- **Supplied material**
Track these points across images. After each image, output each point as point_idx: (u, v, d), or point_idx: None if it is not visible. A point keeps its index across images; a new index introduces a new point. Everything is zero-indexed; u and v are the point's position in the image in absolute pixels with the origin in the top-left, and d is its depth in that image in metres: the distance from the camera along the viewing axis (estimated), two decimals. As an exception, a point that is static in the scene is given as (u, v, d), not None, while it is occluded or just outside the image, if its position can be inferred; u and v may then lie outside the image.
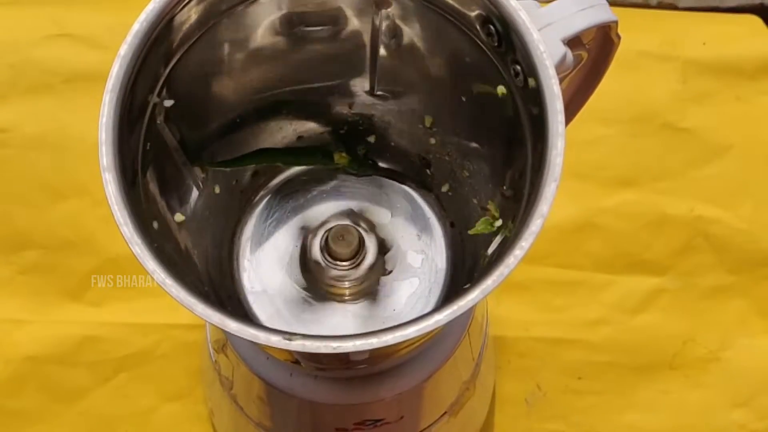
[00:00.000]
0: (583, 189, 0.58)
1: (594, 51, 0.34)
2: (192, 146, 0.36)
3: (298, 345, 0.27)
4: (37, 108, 0.59)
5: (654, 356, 0.56)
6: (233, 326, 0.27)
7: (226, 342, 0.41)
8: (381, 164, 0.42)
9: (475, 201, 0.38)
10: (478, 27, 0.32)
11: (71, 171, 0.57)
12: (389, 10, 0.34)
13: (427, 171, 0.41)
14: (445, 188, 0.41)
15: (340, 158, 0.42)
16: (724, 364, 0.55)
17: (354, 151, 0.42)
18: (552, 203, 0.28)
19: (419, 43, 0.35)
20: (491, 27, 0.31)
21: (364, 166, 0.42)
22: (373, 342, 0.27)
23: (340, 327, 0.40)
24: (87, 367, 0.54)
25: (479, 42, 0.32)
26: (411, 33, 0.35)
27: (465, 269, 0.40)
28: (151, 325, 0.55)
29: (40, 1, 0.61)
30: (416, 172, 0.42)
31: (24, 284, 0.56)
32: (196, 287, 0.28)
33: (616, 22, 0.32)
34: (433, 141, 0.40)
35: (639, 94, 0.60)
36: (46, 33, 0.60)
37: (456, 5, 0.32)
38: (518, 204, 0.31)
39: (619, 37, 0.33)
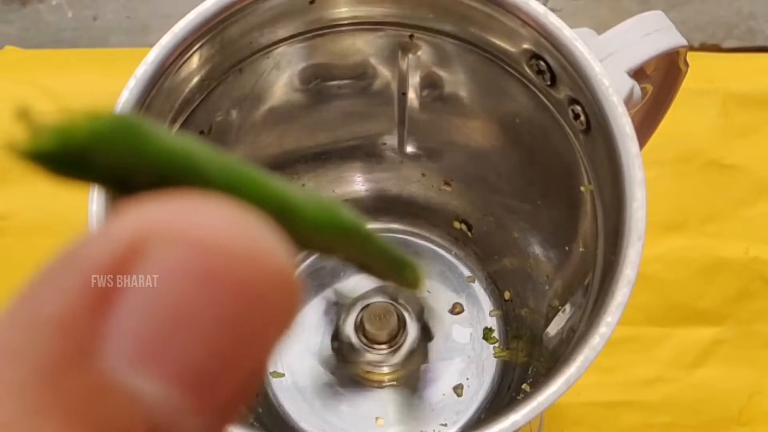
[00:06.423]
0: (628, 238, 0.55)
1: (657, 82, 0.29)
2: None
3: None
4: (38, 191, 0.55)
5: (719, 413, 0.53)
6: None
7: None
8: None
9: (528, 270, 0.34)
10: (524, 65, 0.27)
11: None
12: (418, 54, 0.29)
13: (469, 234, 0.37)
14: (492, 254, 0.37)
15: None
16: (796, 417, 0.53)
17: None
18: (638, 267, 0.23)
19: (455, 90, 0.31)
20: (542, 63, 0.26)
21: None
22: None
23: (380, 416, 0.35)
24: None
25: (527, 82, 0.28)
26: (445, 79, 0.31)
27: (521, 344, 0.35)
28: None
29: (25, 67, 0.58)
30: (454, 237, 0.37)
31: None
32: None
33: (686, 47, 0.27)
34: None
35: (678, 131, 0.57)
36: (40, 109, 0.56)
37: (497, 41, 0.27)
38: (584, 273, 0.27)
39: (687, 65, 0.29)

- **Problem to work on**
Please print each entry exactly as given and keep pictures out of it.

- **Solution for this task**
Track these points across images. After each image, output each point as point_idx: (u, v, d), or point_idx: None if it is not visible. A point keeps its index across images; a new index introduces a new point. Everything is zero-indexed; u and v are the point's position in the image in absolute pixels with the origin in the top-left, and d is its depth in that image in metres: the distance from the camera along the viewing axis (estimated), two decimals. As an exception, a point that is static in the scene is given as (u, v, d), not None, while it is occluded or just outside the image, if its position can be inferred; u and v may then lie outside the image.
[00:00.000]
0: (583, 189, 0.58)
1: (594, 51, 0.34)
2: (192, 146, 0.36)
3: (298, 345, 0.27)
4: (37, 108, 0.59)
5: (654, 356, 0.56)
6: (233, 326, 0.27)
7: (226, 342, 0.41)
8: (381, 164, 0.42)
9: (475, 201, 0.38)
10: (478, 27, 0.32)
11: (71, 171, 0.57)
12: (389, 10, 0.34)
13: (427, 171, 0.41)
14: (445, 188, 0.41)
15: (340, 158, 0.42)
16: (724, 364, 0.55)
17: (354, 151, 0.42)
18: (552, 203, 0.28)
19: (419, 43, 0.35)
20: (491, 27, 0.31)
21: (364, 166, 0.42)
22: (373, 342, 0.27)
23: (340, 327, 0.40)
24: (87, 367, 0.54)
25: (479, 42, 0.32)
26: (411, 33, 0.35)
27: (465, 269, 0.40)
28: (151, 325, 0.55)
29: (40, 1, 0.61)
30: (416, 172, 0.42)
31: (24, 284, 0.56)
32: (196, 287, 0.28)
33: (616, 22, 0.32)
34: (433, 141, 0.40)
35: (639, 94, 0.60)
36: (46, 33, 0.60)
37: (456, 5, 0.32)
38: (518, 204, 0.31)
39: (619, 37, 0.33)
[00:06.423]
0: (628, 238, 0.55)
1: (657, 82, 0.29)
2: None
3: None
4: (38, 191, 0.55)
5: (719, 413, 0.53)
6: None
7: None
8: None
9: (528, 270, 0.34)
10: (524, 65, 0.27)
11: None
12: (418, 54, 0.29)
13: (469, 234, 0.37)
14: (492, 254, 0.37)
15: None
16: (796, 417, 0.53)
17: None
18: (638, 267, 0.23)
19: (455, 90, 0.31)
20: (542, 63, 0.26)
21: None
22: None
23: (380, 416, 0.35)
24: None
25: (527, 82, 0.28)
26: (445, 79, 0.31)
27: (521, 344, 0.35)
28: None
29: (25, 67, 0.58)
30: (454, 237, 0.37)
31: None
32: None
33: (686, 47, 0.27)
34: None
35: (678, 131, 0.57)
36: (40, 109, 0.56)
37: (497, 41, 0.27)
38: (584, 273, 0.27)
39: (687, 65, 0.29)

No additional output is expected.